Material >>
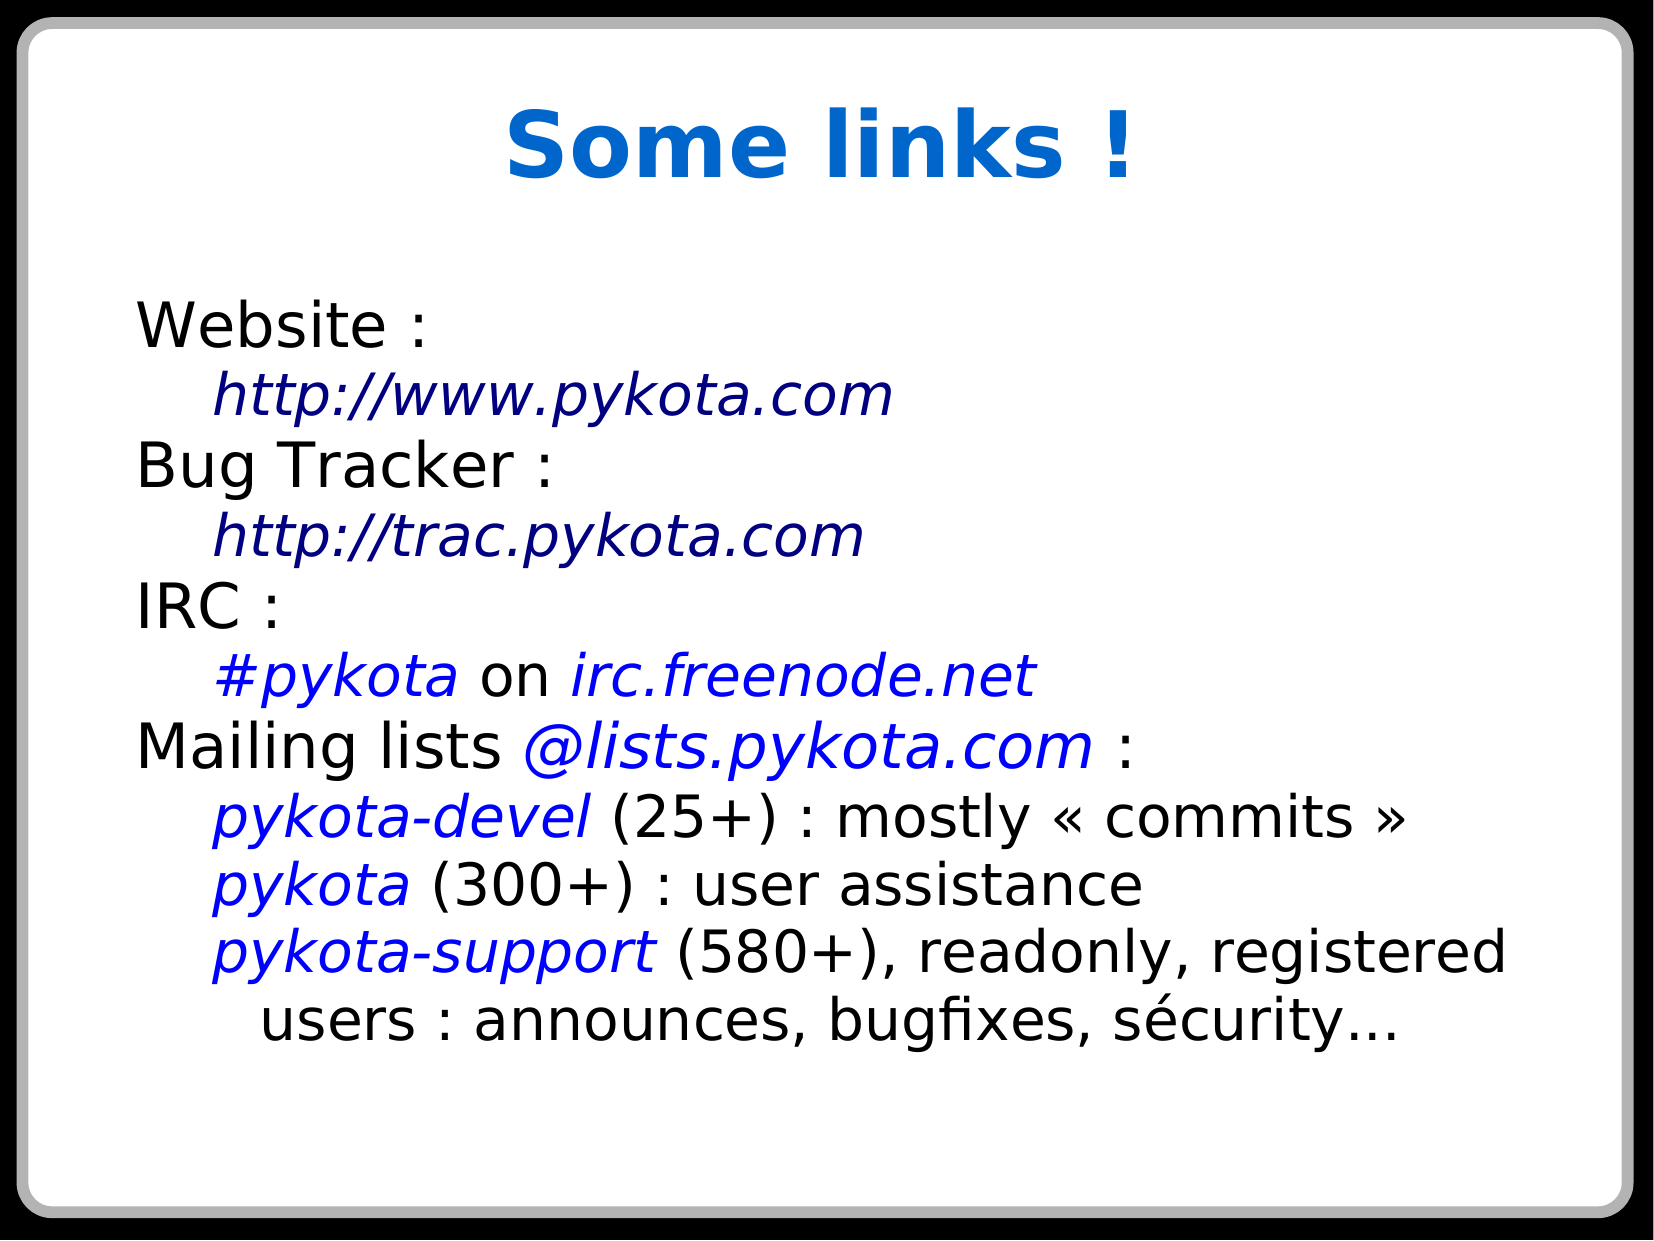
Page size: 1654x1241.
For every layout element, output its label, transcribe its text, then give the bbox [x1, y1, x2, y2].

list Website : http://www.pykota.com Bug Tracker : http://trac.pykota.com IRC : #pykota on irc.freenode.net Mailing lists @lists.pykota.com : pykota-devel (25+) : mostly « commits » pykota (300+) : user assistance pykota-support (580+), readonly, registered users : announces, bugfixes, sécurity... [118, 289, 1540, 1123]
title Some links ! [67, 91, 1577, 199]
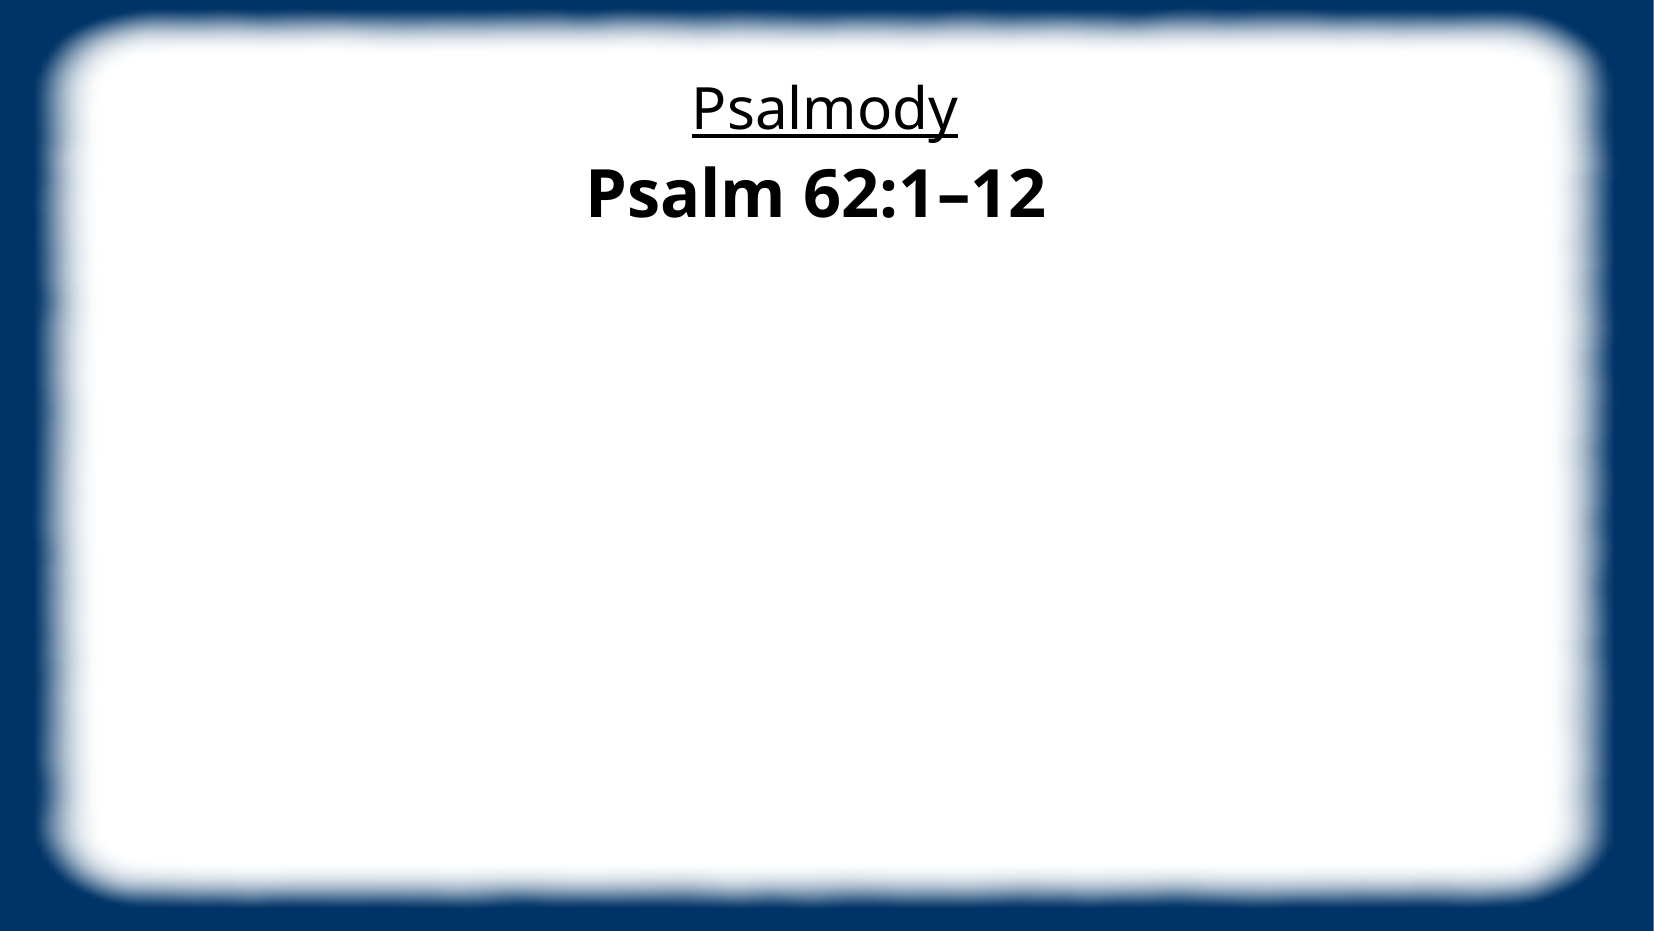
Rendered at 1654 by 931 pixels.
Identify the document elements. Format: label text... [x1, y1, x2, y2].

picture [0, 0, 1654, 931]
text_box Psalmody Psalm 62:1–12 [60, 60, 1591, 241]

Problem >> Please rewrite all of the items above with "bbox" changed to "bounding box" and everything else left as it is. Leave the pictures out of your answer.

Correct answer >>
Page size: 1654x1241.
For every layout element, output its label, transcribe its text, then give the bounding box [x1, y1, x2, y2].

list Website : http://www.pykota.com Bug Tracker : http://trac.pykota.com IRC : #pykota on irc.freenode.net Mailing lists @lists.pykota.com : pykota-devel (25+) : mostly « commits » pykota (300+) : user assistance pykota-support (580+), readonly, registered users : announces, bugfixes, sécurity... [118, 289, 1540, 1123]
title Some links ! [67, 91, 1577, 199]
Rendered at 1654 by 931 pixels.
Identify the document elements. Format: label text... [x1, y1, x2, y2].

picture [0, 0, 1654, 931]
text_box Psalmody Psalm 62:1–12 [60, 60, 1591, 241]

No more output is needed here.